Man könnte Michel Abdollahi direkt als Vorzeige-Migranten bezeichnen - wenn er nicht schon längst Deutscher wäre. Wenn auch nicht von Geburt an, da war er Iraner, kam als fünfjähriger mit der Oma nach Deutschland. Seine Eltern waren angesichts des Iran-Irak-Krieges in Sorge, dass bei einem männlichen Kind und damit einem künftigen möglichen Soldaten zu einem späteren Zeitpunkt keine Ausreiseerlaubnis möglich gewesen wäre. Inzwischen ist der studierte Jurist Abdollahi preisgekrönter Journalist, deutscher Staatsbürger und mittlerweile sehr besorgt. Denn egal wie erfolgreich, wie heimisch - für die Menschen der neuen Rechten, für diejenigen, die in Flüchtlingen eine Bedrohung sehen und in Muslimen Terroristen sieht einer wie Abdollahi nicht deutsch genug aus, um dazu zu gehören.

Mit seinem Buch "Deutschland schafft mich" hat der Journalist nun eine sehr persönliche Abrechnung mit gesellschaftlichen Entwicklungen unter dem Eindruck eines Abdriftens nach Rechts geschrieben. Ein Rechtsruck, der nicht nur an extremen Rändern stattfindet, sondern längst in den bürgerlichen Parteien angekommen ist - zum Beispiel mit dem Seehofer-Wort über den Islam als "Mutter aller Probleme".

Dass er nicht übersensibel alles persönlich nimmt und auch keine Berührungsängste beim Dialog mit Menschen hat, die völlig anders ticken, hat Abdollahi mit seiner Reportage über das Leben in einem Nazi-Dorf gemacht. Vier Wochen lang lebte er dafür in einem jener Orte, die von den Rechtsextremen als "national befreite Zonen" bezeichnet werden. Doch nach dem Mord an dem Kasseler Regierungspräsidenten Walter Lübcke, nach dem Anschlag auf die Synagoge von Halle war das wachsende Unbehagen über die Verhältnisse in Deutschland zu einem Grad der Alarmiertheit , der ein Ventil brauchte.

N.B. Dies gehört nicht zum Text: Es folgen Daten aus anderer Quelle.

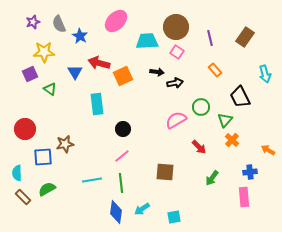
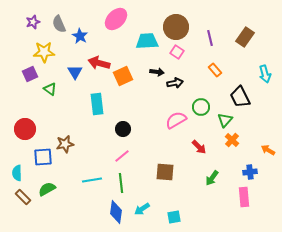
pink ellipse at (116, 21): moved 2 px up
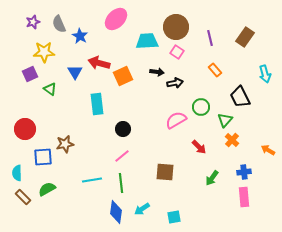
blue cross at (250, 172): moved 6 px left
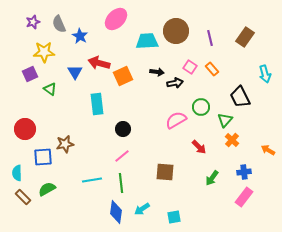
brown circle at (176, 27): moved 4 px down
pink square at (177, 52): moved 13 px right, 15 px down
orange rectangle at (215, 70): moved 3 px left, 1 px up
pink rectangle at (244, 197): rotated 42 degrees clockwise
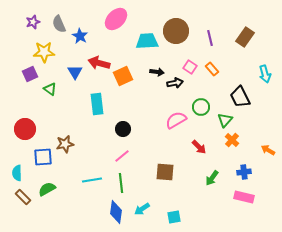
pink rectangle at (244, 197): rotated 66 degrees clockwise
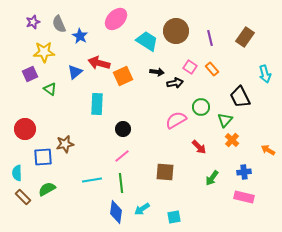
cyan trapezoid at (147, 41): rotated 35 degrees clockwise
blue triangle at (75, 72): rotated 21 degrees clockwise
cyan rectangle at (97, 104): rotated 10 degrees clockwise
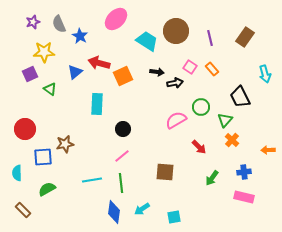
orange arrow at (268, 150): rotated 32 degrees counterclockwise
brown rectangle at (23, 197): moved 13 px down
blue diamond at (116, 212): moved 2 px left
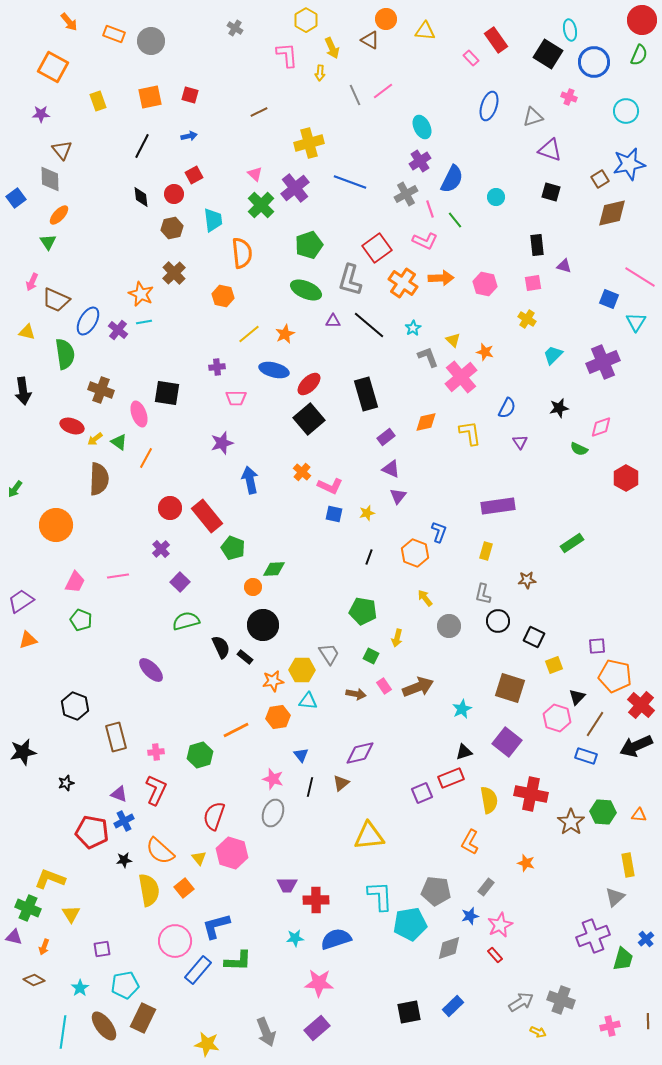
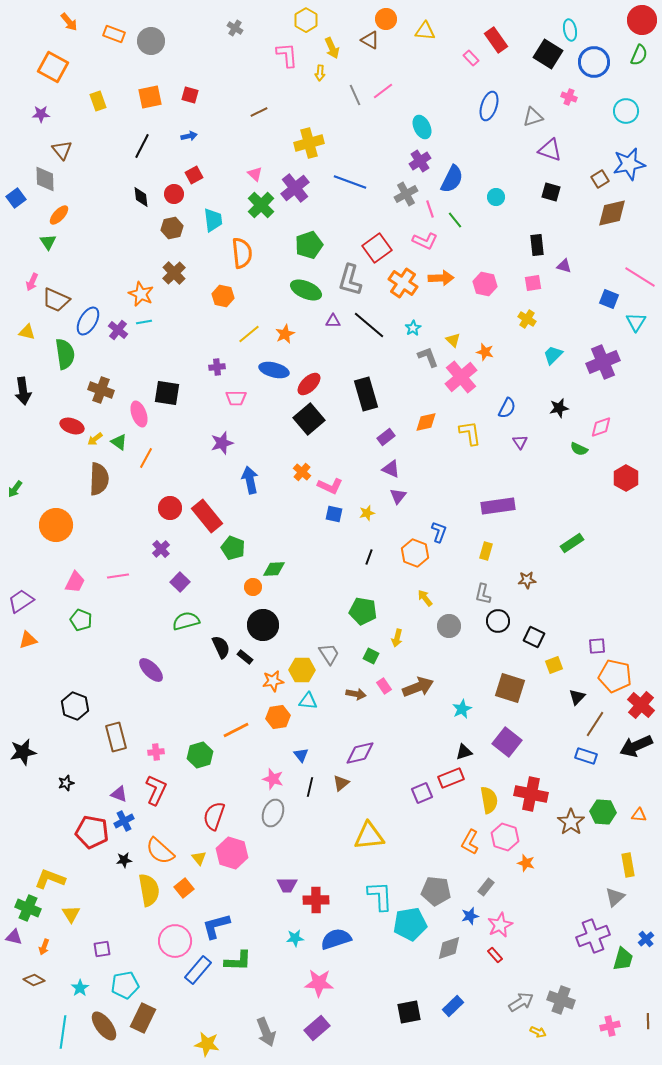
gray diamond at (50, 179): moved 5 px left
pink hexagon at (557, 718): moved 52 px left, 119 px down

Dabei waren zu diesem Zeitpunkt der Anschlag von Hanau und die Wahl eine Ministerpräsidenten mit und vor allem dank der Stimmen der AfD noch Zukunft. Mit diesen Ereignissen ist dann eingetreten, was Abdollahi in seinem Text nur befürchtete.

Abdollahis Buch ist auch eine Schilderung von Lebenserfahrungen in Deutschland - von den 90-er Jahren und dem rechten Mob in Hoyerswerda und Rostock, den Toten von Mölln und Solingen: Der Hass, den wir heute sehen, hat eine Vorgeschichte. Ausführlich geht Abdollahi auf die Entwicklung seit 2015 ein, auf Pegida und "besorgte Bürger", aber auch auf das Schweigen der Mehrheit, von der er viel früher einen Aufschrei, ein klares Wort erhofft hätte. Er will aufrütteln, aber auch Reaktionen einfordern, wenn er oder andere Menschen, die durch ihr Äußeres als "Anders" erkennbar sind, Hass und Anfeindungen ausgesetzt sind - ob im Internet oder auf der Straße. Denn eines sollte doch schon lange bekannt sein: Wer schweigt, wird mit schuldig.

Kritisch geht Abdollahi nicht nur mit der Politik um, sondern auch mit den Medien, mit den Talkshows, die Extremen und Extremisten immer wieder eine Plattform bieten, sich dabei nur allzu leicht zum Werkzeug für diejenigen machen, die ihre Parolen in die Öffentlichkeit tragen, die viel zu oft nur über Migranten oder Muslime sprechen, aber viel zu selten mit ihnen. "Deutschland schafft mich" ist engagiert und eindringlich - und leider nur zu aktuell.